■ **Assignment**
Return all of the records exactly.

Material shown below:

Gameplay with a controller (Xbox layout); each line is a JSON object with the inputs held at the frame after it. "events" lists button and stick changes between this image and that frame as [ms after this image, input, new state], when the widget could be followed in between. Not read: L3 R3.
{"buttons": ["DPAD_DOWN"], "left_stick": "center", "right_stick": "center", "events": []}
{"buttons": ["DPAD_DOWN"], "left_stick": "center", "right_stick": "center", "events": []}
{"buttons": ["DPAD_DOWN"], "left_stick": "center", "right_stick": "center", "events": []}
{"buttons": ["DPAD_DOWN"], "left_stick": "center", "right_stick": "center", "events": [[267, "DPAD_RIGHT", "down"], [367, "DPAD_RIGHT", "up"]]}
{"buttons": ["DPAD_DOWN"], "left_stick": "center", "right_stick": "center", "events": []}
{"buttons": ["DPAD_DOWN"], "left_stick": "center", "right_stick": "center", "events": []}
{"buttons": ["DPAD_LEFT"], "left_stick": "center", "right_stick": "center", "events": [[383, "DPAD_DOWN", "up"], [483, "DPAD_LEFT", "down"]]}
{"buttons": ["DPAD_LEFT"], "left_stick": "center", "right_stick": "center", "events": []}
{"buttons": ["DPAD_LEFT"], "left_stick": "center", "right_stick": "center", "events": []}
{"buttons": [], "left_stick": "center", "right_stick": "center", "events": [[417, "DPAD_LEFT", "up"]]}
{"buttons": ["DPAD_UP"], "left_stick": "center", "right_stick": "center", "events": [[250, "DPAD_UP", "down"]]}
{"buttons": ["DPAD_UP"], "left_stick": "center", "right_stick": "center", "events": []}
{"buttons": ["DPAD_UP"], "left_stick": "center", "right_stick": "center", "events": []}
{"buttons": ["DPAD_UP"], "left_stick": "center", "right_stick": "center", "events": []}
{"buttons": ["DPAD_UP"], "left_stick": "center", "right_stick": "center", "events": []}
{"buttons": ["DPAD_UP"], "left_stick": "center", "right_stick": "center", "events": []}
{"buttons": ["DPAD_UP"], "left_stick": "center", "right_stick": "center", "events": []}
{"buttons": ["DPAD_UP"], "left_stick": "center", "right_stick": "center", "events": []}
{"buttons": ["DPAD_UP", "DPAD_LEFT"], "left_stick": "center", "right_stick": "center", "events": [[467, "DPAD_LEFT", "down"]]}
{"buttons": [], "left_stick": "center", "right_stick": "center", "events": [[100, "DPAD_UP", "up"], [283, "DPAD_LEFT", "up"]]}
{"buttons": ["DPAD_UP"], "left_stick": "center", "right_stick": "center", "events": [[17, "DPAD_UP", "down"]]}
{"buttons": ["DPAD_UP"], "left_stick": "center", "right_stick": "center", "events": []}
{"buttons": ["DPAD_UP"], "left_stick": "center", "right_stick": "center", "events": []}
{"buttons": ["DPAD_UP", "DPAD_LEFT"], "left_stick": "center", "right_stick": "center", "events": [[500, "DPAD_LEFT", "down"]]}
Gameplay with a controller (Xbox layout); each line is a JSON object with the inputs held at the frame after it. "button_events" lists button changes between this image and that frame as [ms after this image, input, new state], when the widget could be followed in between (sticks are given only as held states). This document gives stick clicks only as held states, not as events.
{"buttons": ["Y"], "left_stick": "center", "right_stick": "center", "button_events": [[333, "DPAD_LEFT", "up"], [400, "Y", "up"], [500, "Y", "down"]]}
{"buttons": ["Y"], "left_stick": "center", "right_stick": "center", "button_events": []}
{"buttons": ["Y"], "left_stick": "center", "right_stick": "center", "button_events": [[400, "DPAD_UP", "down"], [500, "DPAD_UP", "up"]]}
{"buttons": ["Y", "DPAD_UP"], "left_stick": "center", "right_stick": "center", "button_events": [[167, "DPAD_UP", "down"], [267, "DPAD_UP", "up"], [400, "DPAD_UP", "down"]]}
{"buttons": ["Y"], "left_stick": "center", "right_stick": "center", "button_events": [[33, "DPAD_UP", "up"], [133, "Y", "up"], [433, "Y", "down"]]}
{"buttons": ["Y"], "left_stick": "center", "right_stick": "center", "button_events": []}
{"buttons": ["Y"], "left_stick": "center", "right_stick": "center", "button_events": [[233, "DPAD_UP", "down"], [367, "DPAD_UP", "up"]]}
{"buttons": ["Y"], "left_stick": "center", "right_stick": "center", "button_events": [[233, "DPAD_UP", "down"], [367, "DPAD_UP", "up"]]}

End of Material shown.

■ **Completed exercise**
Gameplay with a controller (Xbox layout); each line is a JSON object with the inputs held at the frame after it. "events" lists button and stick changes between this image and that frame as [ms after this image, input, new state], when the widget could be followed in between. Not read: L3 R3.
{"buttons": ["DPAD_DOWN"], "left_stick": "center", "right_stick": "center", "events": []}
{"buttons": ["DPAD_DOWN"], "left_stick": "center", "right_stick": "center", "events": []}
{"buttons": ["DPAD_DOWN"], "left_stick": "center", "right_stick": "center", "events": []}
{"buttons": ["DPAD_DOWN"], "left_stick": "center", "right_stick": "center", "events": [[267, "DPAD_RIGHT", "down"], [367, "DPAD_RIGHT", "up"]]}
{"buttons": ["DPAD_DOWN"], "left_stick": "center", "right_stick": "center", "events": []}
{"buttons": ["DPAD_DOWN"], "left_stick": "center", "right_stick": "center", "events": []}
{"buttons": ["DPAD_LEFT"], "left_stick": "center", "right_stick": "center", "events": [[383, "DPAD_DOWN", "up"], [483, "DPAD_LEFT", "down"]]}
{"buttons": ["DPAD_LEFT"], "left_stick": "center", "right_stick": "center", "events": []}
{"buttons": ["DPAD_LEFT"], "left_stick": "center", "right_stick": "center", "events": []}
{"buttons": [], "left_stick": "center", "right_stick": "center", "events": [[417, "DPAD_LEFT", "up"]]}
{"buttons": ["DPAD_UP"], "left_stick": "center", "right_stick": "center", "events": [[250, "DPAD_UP", "down"]]}
{"buttons": ["DPAD_UP"], "left_stick": "center", "right_stick": "center", "events": []}
{"buttons": ["DPAD_UP"], "left_stick": "center", "right_stick": "center", "events": []}
{"buttons": ["DPAD_UP"], "left_stick": "center", "right_stick": "center", "events": []}
{"buttons": ["DPAD_UP"], "left_stick": "center", "right_stick": "center", "events": []}
{"buttons": ["DPAD_UP"], "left_stick": "center", "right_stick": "center", "events": []}
{"buttons": ["DPAD_UP"], "left_stick": "center", "right_stick": "center", "events": []}
{"buttons": ["DPAD_UP"], "left_stick": "center", "right_stick": "center", "events": []}
{"buttons": ["DPAD_UP", "DPAD_LEFT"], "left_stick": "center", "right_stick": "center", "events": [[467, "DPAD_LEFT", "down"]]}
{"buttons": [], "left_stick": "center", "right_stick": "center", "events": [[100, "DPAD_UP", "up"], [283, "DPAD_LEFT", "up"]]}
{"buttons": ["DPAD_UP"], "left_stick": "center", "right_stick": "center", "events": [[17, "DPAD_UP", "down"]]}
{"buttons": ["DPAD_UP"], "left_stick": "center", "right_stick": "center", "events": []}
{"buttons": ["DPAD_UP"], "left_stick": "center", "right_stick": "center", "events": []}
{"buttons": ["DPAD_UP", "DPAD_LEFT"], "left_stick": "center", "right_stick": "center", "events": [[500, "DPAD_LEFT", "down"]]}
Gameplay with a controller (Xbox layout); each line is a JSON object with the inputs held at the frame after it. "button_events" lists button changes between this image and that frame as [ms after this image, input, new state], when the widget could be followed in between (sticks are given only as held states). This document gives stick clicks only as held states, not as events.
{"buttons": ["Y"], "left_stick": "center", "right_stick": "center", "button_events": [[333, "DPAD_LEFT", "up"], [400, "Y", "up"], [500, "Y", "down"]]}
{"buttons": ["Y"], "left_stick": "center", "right_stick": "center", "button_events": []}
{"buttons": ["Y"], "left_stick": "center", "right_stick": "center", "button_events": [[400, "DPAD_UP", "down"], [500, "DPAD_UP", "up"]]}
{"buttons": ["Y", "DPAD_UP"], "left_stick": "center", "right_stick": "center", "button_events": [[167, "DPAD_UP", "down"], [267, "DPAD_UP", "up"], [400, "DPAD_UP", "down"]]}
{"buttons": ["Y"], "left_stick": "center", "right_stick": "center", "button_events": [[33, "DPAD_UP", "up"], [133, "Y", "up"], [433, "Y", "down"]]}
{"buttons": ["Y"], "left_stick": "center", "right_stick": "center", "button_events": []}
{"buttons": ["Y"], "left_stick": "center", "right_stick": "center", "button_events": [[233, "DPAD_UP", "down"], [367, "DPAD_UP", "up"]]}
{"buttons": ["Y"], "left_stick": "center", "right_stick": "center", "button_events": [[233, "DPAD_UP", "down"], [367, "DPAD_UP", "up"]]}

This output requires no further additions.